- Location: Chelan County, Washington, United States
- Coordinates: 47°39′58″N 120°49′24″W﻿ / ﻿47.6662365°N 120.8233391°W
- Primary outflows: Battle Canyon Creek
- Basin countries: United States
- Surface elevation: 6,309 ft (1,923 m)

= Big Jim Mountain Lakes =

Lakes in Washington, United States

Big Jim Mountain Lakes are a set of small freshwater lakes located on the northeast skirt of Big Jim Mountain, East of Icicle Ridge, in Chelan County, Washington. Because of its close proximity to Icicle Ridge Trail, the lake is a popular area for hiking, swimming, and fishing. Lake Augusta is a short distance on the opposite side of Icicle Ridge.

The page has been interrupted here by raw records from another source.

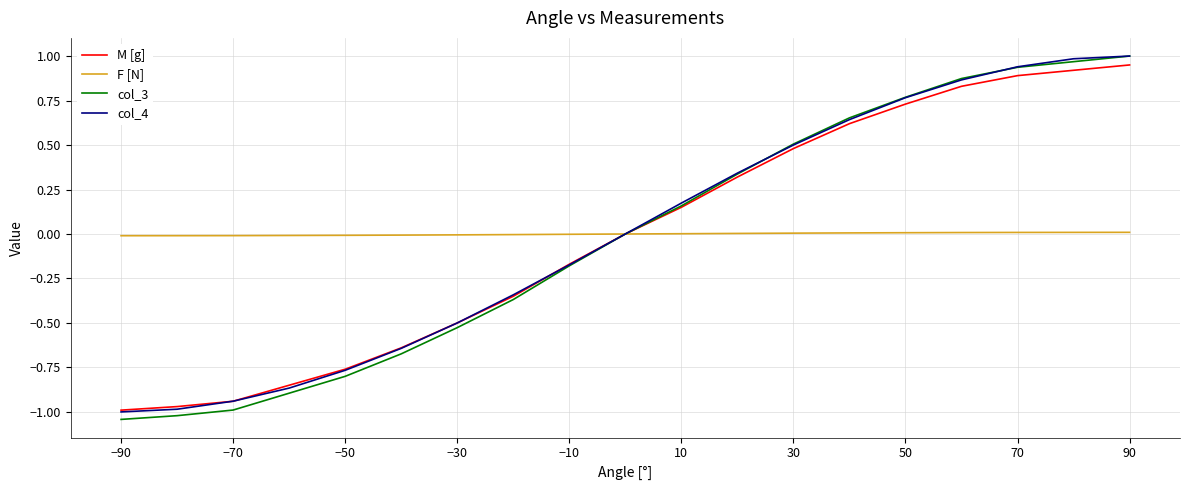

True or false: col_3 has more than 1 points higher than both neighbors.

False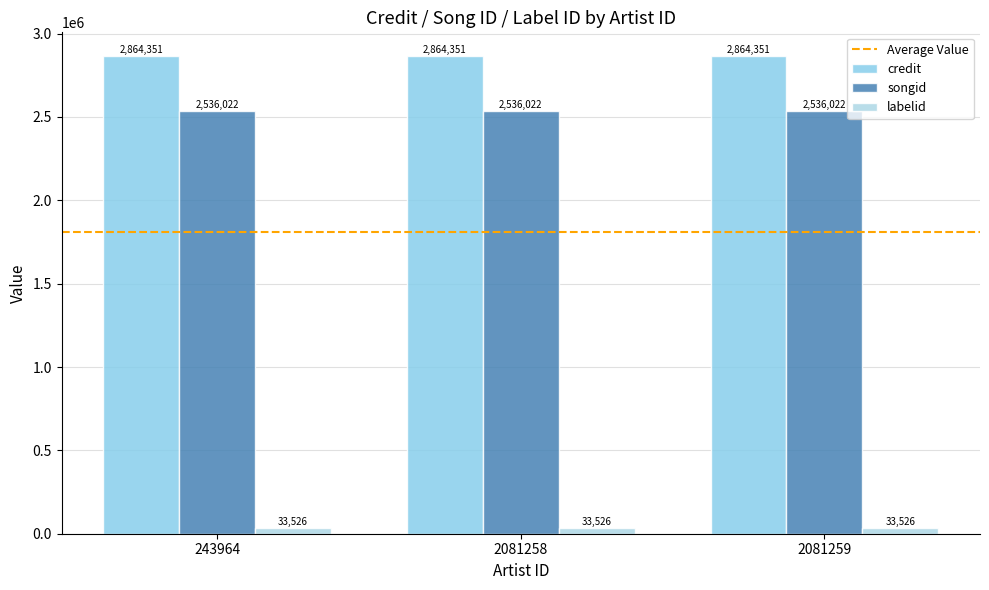

What is the average value of the labelid series?

33526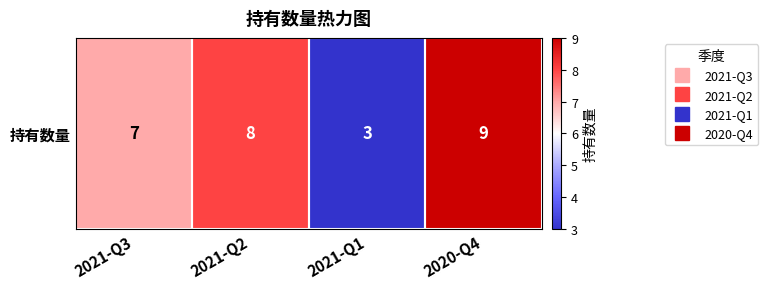

The chart shows a value of 12 at 2021-Q2. True or false?

False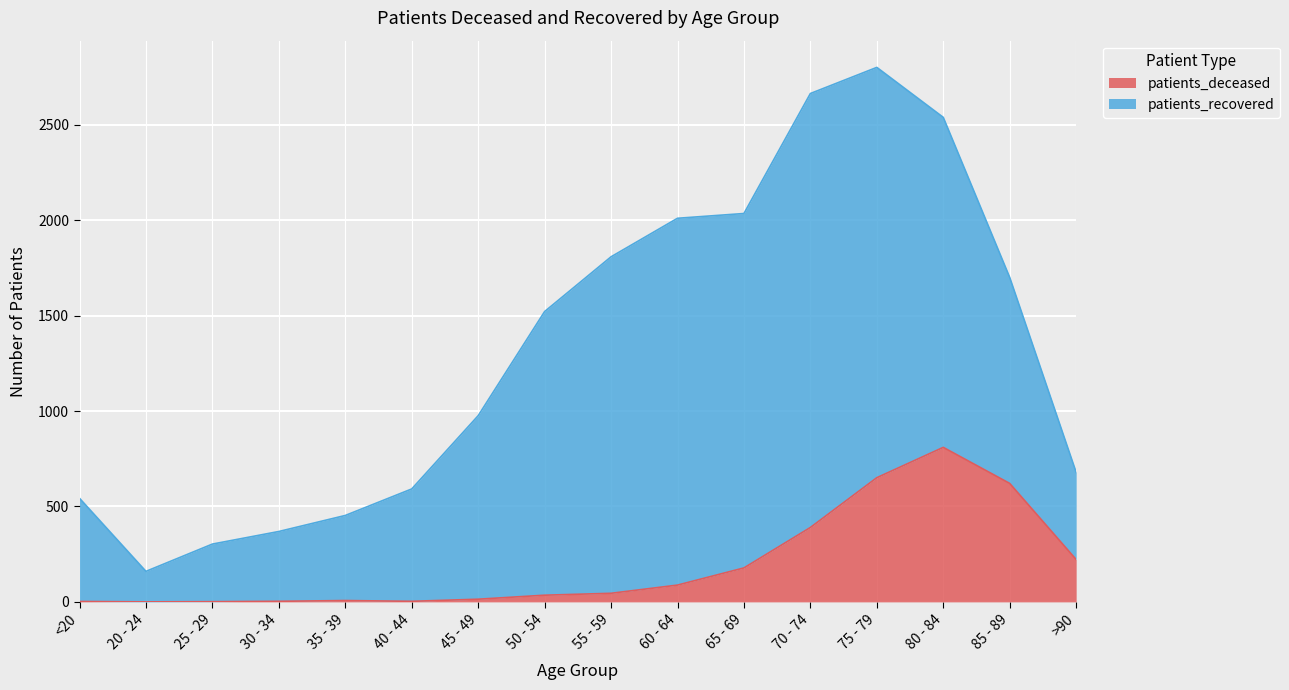

List the labels in order of value, smallest first.

20 - 24, 25 - 29, <20, 30 - 34, 40 - 44, 35 - 39, 45 - 49, 50 - 54, 55 - 59, 60 - 64, 65 - 69, >90, 70 - 74, 85 - 89, 75 - 79, 80 - 84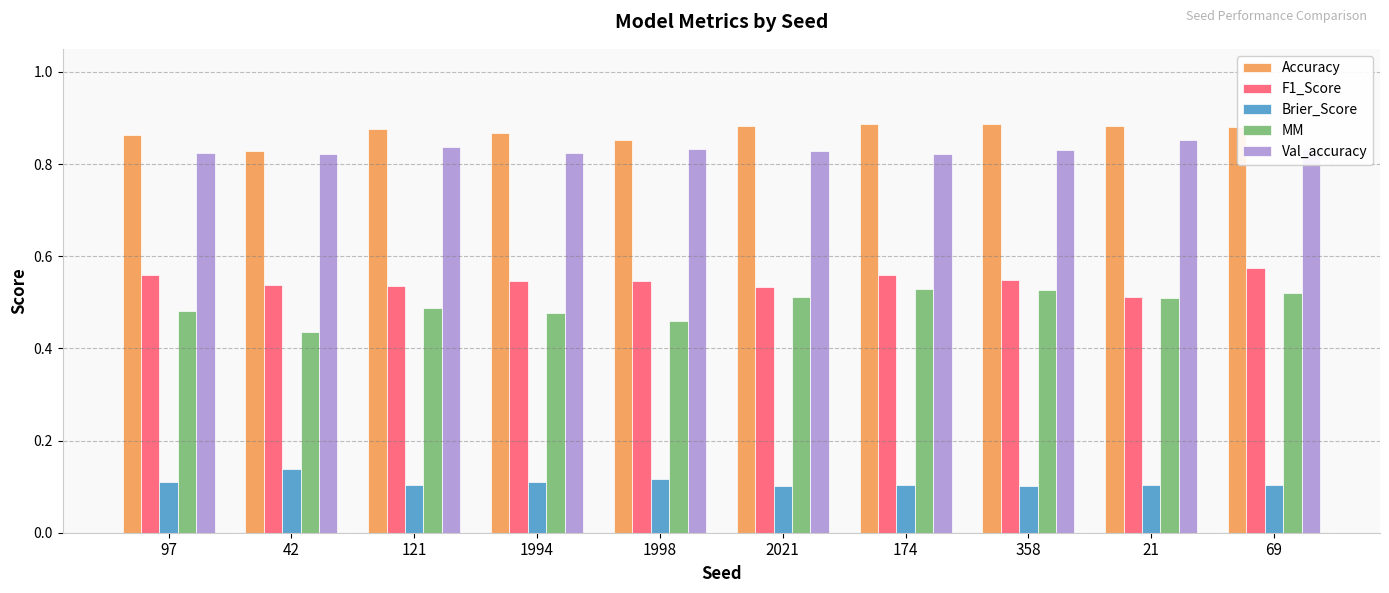

What is the difference between the highest and lowest values at 1998?

0.7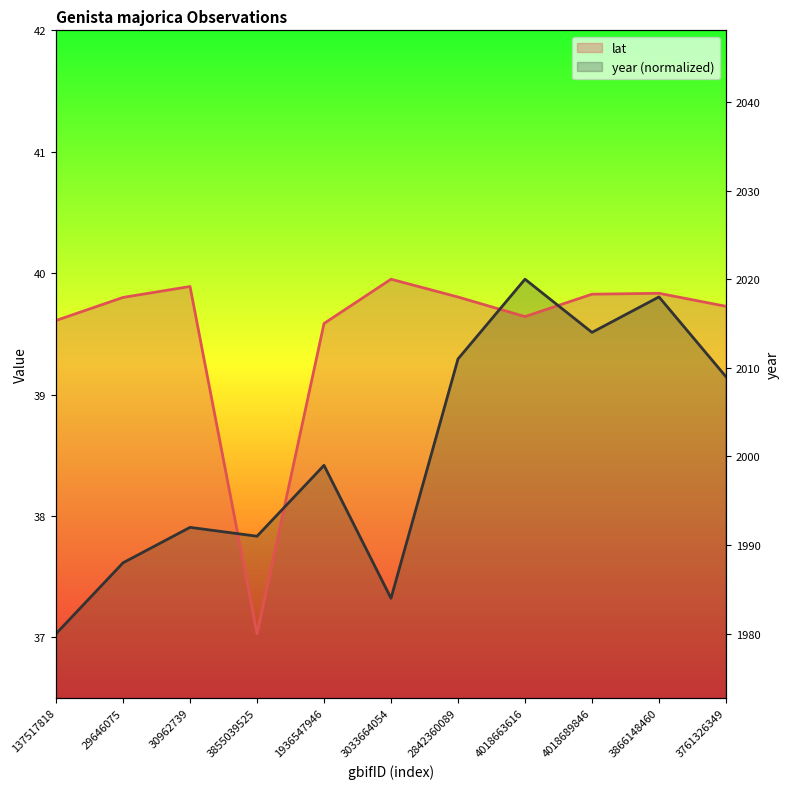

The lat series shows 12.7 at 30962739. True or false?

False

The lakes are located approximately 2.5 miles from a trail junction area called "The Badlands".

==Geography==
The Big Jim Mountain Lakes are located on the northern skirt of Big Jim Mountain, consisting of rocky soils of intrusive rock geology. The exposed rock tends to be quartz-dolerite and granodiorite with influence from the intrusions originated from the Mount Stuart Batholith which underlies the Stuart Range and the nearby Wenatchee Mountains. This batholith is about 13 by 16 miles in extent. Two plutonic masses are separated by a thin screen of Chiwaukum Schist and rocks of the Ingalls Complex. The more-eastern pluton is 93 million years old, while the more-western rock mass is between 83 and 86 million years old.

The trail to the lakes consists of sandy loam the first half and boulders added in the second half of the trajectory. The west hills of Big Jim Mountain surrounding Lake Augusta grow tonalite and granodiorite corona-bearing dikes. The East hill grew pyroxenites, gabbro amphibolites and other diorites. Mineral boundaries are sharp along Big Jim Mountain except between these two matrix subdomains, which are not immediately distinguishable.